Si le Cinéma offre plusieurs possibilités pour rêver, notamment avec les comédies romantiques, Two for the Road fait partie de celles qui nous ramènent vers une certaine réalité, qui n'est pas sans difficultés et tristesse.
En cinq temps, Stanley Donen revient sur ce qu'est le couple à travers diverses étapes de la vie, et toujours sur le même chemin. Il signe une oeuvre à la fois dure, nostalgique et belle, le couple passe par plusieurs états et nous aussi, il pose sa caméra sur eux et offre un regard extérieur où l'on découvre ce qu'il se cache derrière ce couple.
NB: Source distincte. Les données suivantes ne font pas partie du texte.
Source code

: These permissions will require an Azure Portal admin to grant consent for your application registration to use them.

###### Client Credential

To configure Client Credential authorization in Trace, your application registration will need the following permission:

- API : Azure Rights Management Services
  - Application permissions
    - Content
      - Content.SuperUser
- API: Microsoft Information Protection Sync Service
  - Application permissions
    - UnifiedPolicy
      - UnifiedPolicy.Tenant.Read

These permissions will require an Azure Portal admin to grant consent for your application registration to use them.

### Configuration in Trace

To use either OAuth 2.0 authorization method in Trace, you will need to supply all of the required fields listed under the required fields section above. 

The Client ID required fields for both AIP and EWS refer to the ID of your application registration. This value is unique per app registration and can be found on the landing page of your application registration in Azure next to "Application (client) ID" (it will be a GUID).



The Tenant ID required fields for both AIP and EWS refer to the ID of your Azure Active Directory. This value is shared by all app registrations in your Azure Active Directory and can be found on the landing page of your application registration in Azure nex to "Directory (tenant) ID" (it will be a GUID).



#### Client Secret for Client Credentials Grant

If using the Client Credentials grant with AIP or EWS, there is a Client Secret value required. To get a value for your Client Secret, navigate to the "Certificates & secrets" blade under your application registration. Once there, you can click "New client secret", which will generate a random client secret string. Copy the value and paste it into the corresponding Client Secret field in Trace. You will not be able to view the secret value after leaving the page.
Sur une somptueuse bande originale d'Henry Mancini, il met en scène les illusions qui vont peu à peu se mettre en place et le monde utopique de façade qui se construit pour eux, alors que la réalité est tout autre.
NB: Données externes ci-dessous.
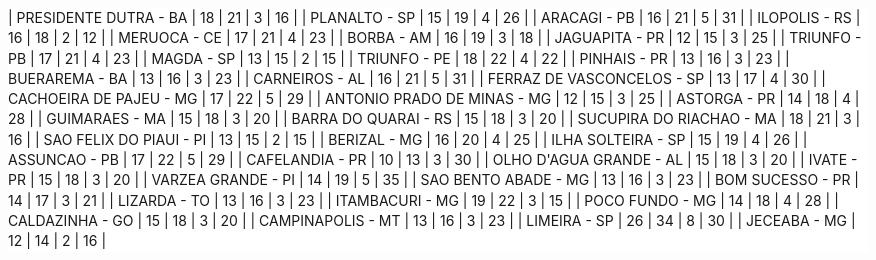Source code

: | PRESIDENTE DUTRA - BA | 18 | 21 | 3 | 16 |
| PLANALTO - SP | 15 | 19 | 4 | 26 |
| ARACAGI - PB | 16 | 21 | 5 | 31 |
| ILOPOLIS - RS | 16 | 18 | 2 | 12 |
| MERUOCA - CE | 17 | 21 | 4 | 23 |
| BORBA - AM | 16 | 19 | 3 | 18 |
| JAGUAPITA - PR | 12 | 15 | 3 | 25 |
| TRIUNFO - PB | 17 | 21 | 4 | 23 |
| MAGDA - SP | 13 | 15 | 2 | 15 |
| TRIUNFO - PE | 18 | 22 | 4 | 22 |
| PINHAIS - PR | 13 | 16 | 3 | 23 |
| BUERAREMA - BA | 13 | 16 | 3 | 23 |
| CARNEIROS - AL | 16 | 21 | 5 | 31 |
| FERRAZ DE VASCONCELOS - SP | 13 | 17 | 4 | 30 |
| CACHOEIRA DE PAJEU - MG | 17 | 22 | 5 | 29 |
| ANTONIO PRADO DE MINAS - MG | 12 | 15 | 3 | 25 |
| ASTORGA - PR | 14 | 18 | 4 | 28 |
| GUIMARAES - MA | 15 | 18 | 3 | 20 |
| BARRA DO QUARAI - RS | 15 | 18 | 3 | 20 |
| SUCUPIRA DO RIACHAO - MA | 18 | 21 | 3 | 16 |
| SAO FELIX DO PIAUI - PI | 13 | 15 | 2 | 15 |
| BERIZAL - MG | 16 | 20 | 4 | 25 |
| ILHA SOLTEIRA - SP | 15 | 19 | 4 | 26 |
| ASSUNCAO - PB | 17 | 22 | 5 | 29 |
| CAFELANDIA - PR | 10 | 13 | 3 | 30 |
| OLHO D'AGUA GRANDE - AL | 15 | 18 | 3 | 20 |
| IVATE - PR | 15 | 18 | 3 | 20 |
| VARZEA GRANDE - PI | 14 | 19 | 5 | 35 |
| SAO BENTO ABADE - MG | 13 | 16 | 3 | 23 |
| BOM SUCESSO - PR | 14 | 17 | 3 | 21 |
| LIZARDA - TO | 13 | 16 | 3 | 23 |
| ITAMBACURI - MG | 19 | 22 | 3 | 15 |
| POCO FUNDO - MG | 14 | 18 | 4 | 28 |
| CALDAZINHA - GO | 15 | 18 | 3 | 20 |
| CAMPINAPOLIS - MT | 13 | 16 | 3 | 23 |
| LIMEIRA - SP | 26 | 34 | 8 | 30 |
| JECEABA - MG | 12 | 14 | 2 | 16 |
Ce qu'il met en scène pourrait aussi s'apparenter à un drame bourgeois, un couple qui grimpe socialement autant qu'il ne chute amoureusement, où l'image renvoyée prend plus en plus d'importance. Donen montre d'abord deux jeunes gens dans une bulle, capables de se contenter de peu et guère soucieux de la façon dont ils sont habillés et vus, avant que le luxe et le cynisme ne prennent le dessus, à l'image des tenues d'Audrey Hepburn plus on avance dans le film. Le bonheur s'éloigne au fur et à mesure que le couple s'embourgeoise.
Stanley Donen ne se contente pas de cet aspect-là, ce qu'il va aussi rechercher, c'est l'émotion, l'attachement que l'on a pour le jeune couple contraste avec les interrogations que l'on a sur le même après dix années de mariage. On ressent le temps qui passe et les cassures provoquées, quand l'humour naïf et heureux laisse place à un cynisme méchant, et même une haine que l'on peut ressentir aux détours de quelques propos. C'est la force de Two for the Road, les dialogues sont finement et talentueusement écrits, délicieux lorsqu'il le faut, drôles si besoin et acerbes à d'autres moments.
L'oeuvre est dépaysante et finalement attachante, et surtout elle véhicule tout un panel d'émotion, autour des sentiments et tout simplement de la vie et de ses aléas, les écarts de conduites sont durs et les instants où le bonheur semble vrai sont sublimes. Donen se montre à l'aise derrière la caméra, usant de procédés astucieux, à l'image des transitions lorsque l'on change d'époque, tout en laissant au film une fluidité. Sa direction d'acteurs est aussi remarquable, Audrey Hepburn et Albert Finney véhiculant autant de mélancolie que de bonheur, et jouant merveilleusement un couple qui doit faire face aux choses de la vie et leurs propres démons.
Drame bourgeois et mélancolie amoureuse, Two for the Road permet à Stanley Donen de mettre en scène un couple face à ses démons, la réalité, le temps qui passe et un amour qui ne paraît être parfois qu'une illusion perdue, et, avec autant d'émotion que d'humour ou de vrai, il signe une oeuvre aussi forte que pertinente.